Our brief defended the sensible accommodation crafted by the Obama administration. That compromise relieves religiously affiliated nonprofit organizations of any obligation to pay for or otherwise provide contraception coverage; in fact, they don’t have to pay a dime for it. Once the university informs the government that it does not want to pay for birth control, a third-party insurer steps in and provides coverage to the students, faculty, and staff who want it.
Remarkably, officials at the religious colleges still challenging the Affordable Care Act say this deal is not good enough. They’re arguing that the mere act of informing the government that they do not want to do something makes them “complicit” in the private decisions of others.
Such an argument stands religious freedom on its head in an attempt to impose one group’s theological beliefs on others by vetoing the third-party insurance providers’ distribution of essential health coverage to students, faculty, and staff.
This should not be viewed as some academic debate confined to legal textbooks and court chambers. It affects real people—most of them women. Studies by the Guttmacher Institute and other groups that study human sexuality have shown that use of artificial forms of birth control is nearly universal among sexually active women of childbearing years. That includes Catholic women, who use birth control at the same rate as non-Catholics.
Indeed, contraception is essential health care, especially for students. An overwhelming number of young people’s pregnancies are unplanned, and having children while in college or a graduate program typically delays graduation, increases the likelihood that the parent will drop out, and may affect their future professional paths.
Additionally, many menstrual disorders make it difficult to focus in class; contraception alleviates the symptoms of a variety of illnesses, and it can help women actually preserve their long-term fertility. For example, one of the students who signed our brief told the Court that, “Without birth control, I experience menstrual cycles that make it hard to function in everyday life and do things like attend class.” Another woman who signed the brief told the Court, “I have a history of ovarian cysts and twice have required surgery, at ages 8 and 14. After my second surgery, the doctor informed me that I should take contraceptives, because if it happened again, I might be infertile.”
For these and many other reasons, women want and need convenient access to safe, affordable contraceptives. It is time for religiously affiliated institutions—and the Supreme Court—to acknowledge this reality.
Because we still don’t have an ultimate decision from the Supreme Court, incoming students cannot consider ease of access to contraception in deciding where to attend college, and they may risk committing to attend an university that will be legally allowed to discriminate against them.

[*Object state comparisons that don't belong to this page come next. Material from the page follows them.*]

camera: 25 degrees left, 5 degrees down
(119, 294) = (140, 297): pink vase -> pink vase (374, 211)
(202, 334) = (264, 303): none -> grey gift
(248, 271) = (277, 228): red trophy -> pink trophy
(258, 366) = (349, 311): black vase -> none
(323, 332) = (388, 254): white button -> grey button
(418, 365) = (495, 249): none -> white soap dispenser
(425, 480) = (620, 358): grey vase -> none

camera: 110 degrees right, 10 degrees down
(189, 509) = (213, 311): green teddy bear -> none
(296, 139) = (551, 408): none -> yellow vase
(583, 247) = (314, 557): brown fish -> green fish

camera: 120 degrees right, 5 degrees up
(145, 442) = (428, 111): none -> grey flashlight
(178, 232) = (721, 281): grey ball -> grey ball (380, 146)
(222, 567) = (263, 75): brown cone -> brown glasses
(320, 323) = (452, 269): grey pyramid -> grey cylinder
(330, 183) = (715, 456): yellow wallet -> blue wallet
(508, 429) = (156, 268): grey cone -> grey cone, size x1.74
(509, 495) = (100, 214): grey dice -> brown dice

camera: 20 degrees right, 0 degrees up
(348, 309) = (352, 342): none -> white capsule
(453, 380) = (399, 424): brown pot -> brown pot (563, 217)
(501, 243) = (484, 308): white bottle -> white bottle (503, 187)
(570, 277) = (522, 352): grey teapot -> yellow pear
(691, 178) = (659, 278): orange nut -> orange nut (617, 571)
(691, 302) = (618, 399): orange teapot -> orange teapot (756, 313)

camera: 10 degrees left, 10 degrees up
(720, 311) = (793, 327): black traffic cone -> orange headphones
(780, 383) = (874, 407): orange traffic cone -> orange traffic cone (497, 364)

A religiously affiliated university may be in all other regards a perfect fit for a young woman. It’s unfair that she should face have to risk access to essential health care to pursue academic opportunity.
Religious liberty is an important right—and that’s why it should not be misinterpreted. Historically, religious freedom has been defined as the right to make decisions for yourself, not others. Religious freedom gives you have the right to determine where, how, and if you will engage in religious activities.
It does not, nor should it ever, give one person or institution the power to meddle in the personal medical decisions of others.